La chasse aux sorcières a décliné suite à un nouvel angle adopté par l’Église. Puisque la sorcellerie était un interdit, elle est devenue très populaire au sein des femmes nobles, notamment, qui commandaient des élixirs. On a décidé de ridiculiser les sorcières, au lieu de les présenter comme dangereuses et, donc, pleines de pouvoirs. Banaliser en ne prenant pas leur expérience ou leur savoir au sérieux, voilà la nouvelle propagande chrétienne après le Malleus Maleficarum. En anglais, nous disons encore « old wives’ tales », c’est le ton qu’on utilise : tout ceci n’est que du charabia. Les sorcières, c’est de l’invention, de la folie, du n’importe quoi, ou c’est ce qu’on aime nous faire croire. Et si il y avait justement un potentiel révolutionnaire là où la raison est la plus susceptible d’être dérangée? Car malgré le ridicule qu’on leur attribue, les histoires d’esprits, de voyages astraux et de dons circulent depuis des siècles dans toutes les familles, et je suis certaine que c'est le cas dans la vôtre aussi. On en rit, on en a peur. Dans tous les cas, on peut affirmer que la sorcière dérange, puisque se dire sorcière dérange encore.

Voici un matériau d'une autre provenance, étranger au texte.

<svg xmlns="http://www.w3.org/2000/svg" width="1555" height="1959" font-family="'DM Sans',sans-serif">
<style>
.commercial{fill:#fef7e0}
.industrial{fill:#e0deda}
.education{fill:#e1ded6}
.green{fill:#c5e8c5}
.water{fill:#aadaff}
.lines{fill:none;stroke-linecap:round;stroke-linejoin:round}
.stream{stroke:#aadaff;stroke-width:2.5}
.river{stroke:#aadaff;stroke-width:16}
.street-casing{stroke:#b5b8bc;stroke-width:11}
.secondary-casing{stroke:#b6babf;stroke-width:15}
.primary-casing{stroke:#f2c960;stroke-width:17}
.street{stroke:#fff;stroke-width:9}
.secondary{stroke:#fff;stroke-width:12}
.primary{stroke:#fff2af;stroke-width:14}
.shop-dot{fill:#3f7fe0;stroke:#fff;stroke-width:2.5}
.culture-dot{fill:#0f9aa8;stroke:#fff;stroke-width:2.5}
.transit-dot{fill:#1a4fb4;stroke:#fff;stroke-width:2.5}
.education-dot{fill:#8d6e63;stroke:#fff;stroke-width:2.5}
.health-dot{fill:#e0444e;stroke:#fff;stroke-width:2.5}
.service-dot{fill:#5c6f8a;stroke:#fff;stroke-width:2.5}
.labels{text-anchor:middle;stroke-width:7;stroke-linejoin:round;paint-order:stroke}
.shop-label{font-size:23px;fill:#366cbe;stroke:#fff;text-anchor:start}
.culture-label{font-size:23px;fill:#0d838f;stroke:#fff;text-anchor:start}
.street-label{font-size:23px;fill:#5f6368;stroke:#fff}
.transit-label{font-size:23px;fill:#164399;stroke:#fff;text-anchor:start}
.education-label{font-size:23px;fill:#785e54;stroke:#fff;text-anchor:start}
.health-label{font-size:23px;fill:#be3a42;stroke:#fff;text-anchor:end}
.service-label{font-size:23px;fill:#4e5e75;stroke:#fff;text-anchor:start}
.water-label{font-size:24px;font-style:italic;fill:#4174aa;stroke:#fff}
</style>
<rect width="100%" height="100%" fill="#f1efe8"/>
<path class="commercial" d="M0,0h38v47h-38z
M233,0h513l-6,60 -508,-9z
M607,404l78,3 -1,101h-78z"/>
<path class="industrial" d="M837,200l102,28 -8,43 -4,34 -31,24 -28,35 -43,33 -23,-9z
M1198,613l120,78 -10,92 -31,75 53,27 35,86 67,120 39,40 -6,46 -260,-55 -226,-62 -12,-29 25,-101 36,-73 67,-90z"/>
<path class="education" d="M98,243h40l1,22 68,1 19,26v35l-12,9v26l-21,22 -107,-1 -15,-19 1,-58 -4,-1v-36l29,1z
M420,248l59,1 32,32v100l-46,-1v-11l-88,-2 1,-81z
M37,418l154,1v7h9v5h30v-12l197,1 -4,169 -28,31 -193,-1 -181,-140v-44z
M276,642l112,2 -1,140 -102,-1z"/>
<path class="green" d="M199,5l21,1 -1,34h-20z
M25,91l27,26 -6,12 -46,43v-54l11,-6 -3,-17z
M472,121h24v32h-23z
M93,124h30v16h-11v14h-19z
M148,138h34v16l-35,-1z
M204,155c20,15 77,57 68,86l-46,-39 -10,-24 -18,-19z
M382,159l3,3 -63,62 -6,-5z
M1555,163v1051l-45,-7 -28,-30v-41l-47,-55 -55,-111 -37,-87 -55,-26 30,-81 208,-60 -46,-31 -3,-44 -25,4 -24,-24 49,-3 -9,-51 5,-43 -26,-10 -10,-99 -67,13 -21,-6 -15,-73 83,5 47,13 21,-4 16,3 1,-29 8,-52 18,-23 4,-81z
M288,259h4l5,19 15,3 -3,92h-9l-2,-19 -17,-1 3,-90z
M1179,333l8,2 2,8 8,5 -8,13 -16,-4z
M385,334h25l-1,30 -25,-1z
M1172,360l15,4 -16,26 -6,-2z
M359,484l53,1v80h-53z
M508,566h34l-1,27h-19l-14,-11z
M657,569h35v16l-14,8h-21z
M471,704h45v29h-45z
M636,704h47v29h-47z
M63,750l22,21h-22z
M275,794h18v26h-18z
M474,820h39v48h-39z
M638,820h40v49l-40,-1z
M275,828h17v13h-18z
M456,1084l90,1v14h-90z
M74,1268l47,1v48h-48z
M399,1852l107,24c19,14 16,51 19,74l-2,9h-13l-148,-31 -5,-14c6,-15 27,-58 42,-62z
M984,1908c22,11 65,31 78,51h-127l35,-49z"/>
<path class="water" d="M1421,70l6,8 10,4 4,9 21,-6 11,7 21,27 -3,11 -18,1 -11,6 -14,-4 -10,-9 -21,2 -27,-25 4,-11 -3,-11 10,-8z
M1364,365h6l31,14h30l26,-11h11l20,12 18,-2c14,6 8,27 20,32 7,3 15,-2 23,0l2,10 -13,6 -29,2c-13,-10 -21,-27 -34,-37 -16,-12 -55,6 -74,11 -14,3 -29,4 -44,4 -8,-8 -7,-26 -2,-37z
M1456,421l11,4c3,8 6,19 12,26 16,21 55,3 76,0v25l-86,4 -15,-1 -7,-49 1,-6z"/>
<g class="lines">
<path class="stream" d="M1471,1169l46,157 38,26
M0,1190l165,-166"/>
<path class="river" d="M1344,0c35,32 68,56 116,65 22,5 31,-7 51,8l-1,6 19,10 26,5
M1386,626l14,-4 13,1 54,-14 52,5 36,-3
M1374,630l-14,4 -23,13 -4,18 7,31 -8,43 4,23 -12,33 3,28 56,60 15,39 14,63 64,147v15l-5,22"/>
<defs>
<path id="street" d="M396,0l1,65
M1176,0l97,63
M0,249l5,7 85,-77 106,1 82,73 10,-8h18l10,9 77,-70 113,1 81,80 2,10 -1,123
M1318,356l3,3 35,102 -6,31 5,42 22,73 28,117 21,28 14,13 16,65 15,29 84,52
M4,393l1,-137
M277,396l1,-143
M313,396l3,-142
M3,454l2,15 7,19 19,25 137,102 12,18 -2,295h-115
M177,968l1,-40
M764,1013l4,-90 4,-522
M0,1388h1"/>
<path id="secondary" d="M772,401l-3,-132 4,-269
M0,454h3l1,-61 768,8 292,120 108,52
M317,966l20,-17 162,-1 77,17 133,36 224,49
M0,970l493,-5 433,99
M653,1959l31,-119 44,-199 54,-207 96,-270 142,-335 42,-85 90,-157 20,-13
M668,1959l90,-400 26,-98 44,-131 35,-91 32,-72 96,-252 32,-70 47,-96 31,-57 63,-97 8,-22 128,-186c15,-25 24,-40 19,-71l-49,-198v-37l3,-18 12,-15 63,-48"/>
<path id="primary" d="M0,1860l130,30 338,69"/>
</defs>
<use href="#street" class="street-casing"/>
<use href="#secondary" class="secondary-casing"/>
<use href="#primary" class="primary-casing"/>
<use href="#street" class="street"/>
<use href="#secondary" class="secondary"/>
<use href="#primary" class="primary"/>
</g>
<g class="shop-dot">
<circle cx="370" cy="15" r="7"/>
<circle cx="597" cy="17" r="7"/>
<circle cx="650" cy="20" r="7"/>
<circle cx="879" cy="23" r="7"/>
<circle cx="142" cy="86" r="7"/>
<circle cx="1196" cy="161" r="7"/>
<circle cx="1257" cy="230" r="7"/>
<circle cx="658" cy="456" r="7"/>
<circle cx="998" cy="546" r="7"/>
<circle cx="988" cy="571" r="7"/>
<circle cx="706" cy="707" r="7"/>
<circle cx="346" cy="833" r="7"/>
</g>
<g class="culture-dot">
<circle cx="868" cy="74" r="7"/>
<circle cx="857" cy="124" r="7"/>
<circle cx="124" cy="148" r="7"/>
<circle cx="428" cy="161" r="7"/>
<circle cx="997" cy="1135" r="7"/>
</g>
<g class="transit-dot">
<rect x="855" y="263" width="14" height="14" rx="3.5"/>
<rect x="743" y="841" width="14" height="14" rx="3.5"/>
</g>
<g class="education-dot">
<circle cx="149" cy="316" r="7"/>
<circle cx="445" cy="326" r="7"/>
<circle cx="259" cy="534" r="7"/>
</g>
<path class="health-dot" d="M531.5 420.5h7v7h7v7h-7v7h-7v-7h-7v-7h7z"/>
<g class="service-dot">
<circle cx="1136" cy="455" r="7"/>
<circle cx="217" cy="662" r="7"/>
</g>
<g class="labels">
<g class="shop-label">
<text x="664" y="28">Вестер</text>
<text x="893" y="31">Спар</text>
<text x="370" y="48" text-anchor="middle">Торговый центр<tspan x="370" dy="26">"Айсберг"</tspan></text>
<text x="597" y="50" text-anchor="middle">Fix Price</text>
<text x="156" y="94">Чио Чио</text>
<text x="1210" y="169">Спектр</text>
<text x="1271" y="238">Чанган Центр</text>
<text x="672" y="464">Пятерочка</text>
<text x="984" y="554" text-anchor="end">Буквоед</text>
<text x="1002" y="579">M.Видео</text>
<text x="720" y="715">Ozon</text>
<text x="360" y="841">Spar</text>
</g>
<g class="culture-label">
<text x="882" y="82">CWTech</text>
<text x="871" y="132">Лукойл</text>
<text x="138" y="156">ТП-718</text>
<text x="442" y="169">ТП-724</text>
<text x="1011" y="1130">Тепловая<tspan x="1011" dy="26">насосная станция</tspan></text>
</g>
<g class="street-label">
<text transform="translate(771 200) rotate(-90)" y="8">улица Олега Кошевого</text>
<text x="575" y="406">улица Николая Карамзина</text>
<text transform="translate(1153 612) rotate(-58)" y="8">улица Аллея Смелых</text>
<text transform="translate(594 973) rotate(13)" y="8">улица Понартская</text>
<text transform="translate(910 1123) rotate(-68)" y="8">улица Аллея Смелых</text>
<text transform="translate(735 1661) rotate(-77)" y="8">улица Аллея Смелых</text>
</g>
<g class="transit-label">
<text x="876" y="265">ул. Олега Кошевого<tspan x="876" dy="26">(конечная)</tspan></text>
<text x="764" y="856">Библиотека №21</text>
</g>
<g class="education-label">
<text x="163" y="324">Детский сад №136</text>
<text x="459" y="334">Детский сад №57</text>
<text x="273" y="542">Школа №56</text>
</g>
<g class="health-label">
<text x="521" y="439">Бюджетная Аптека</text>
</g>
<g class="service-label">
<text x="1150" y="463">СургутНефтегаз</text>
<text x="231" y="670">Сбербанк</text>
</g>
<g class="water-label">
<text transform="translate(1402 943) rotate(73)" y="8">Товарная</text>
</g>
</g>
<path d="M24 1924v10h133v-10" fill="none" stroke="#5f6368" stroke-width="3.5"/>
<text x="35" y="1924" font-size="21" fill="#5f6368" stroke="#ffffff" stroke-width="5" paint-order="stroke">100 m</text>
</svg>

Alors, si vous voyez en Hermione Granger la héroïne que vous souhaitez secrètement devenir ou que vous admirez Sabrina l’apprentie sorcière, que les nouvelles représentations de sorcières vous parle, plus que vous ne l’auriez pensé, peut-être que vous souhaitez secrètement être une sorcière vous aussi. Si vous aimeriez basculer les conventions, confronter l’étrange et revaloriser l’histoire muette des femmes fortes du passé, ou même simplement vous procurer votre kit de sorcières, vous êtes déjà plus magique que vous ne le pensez.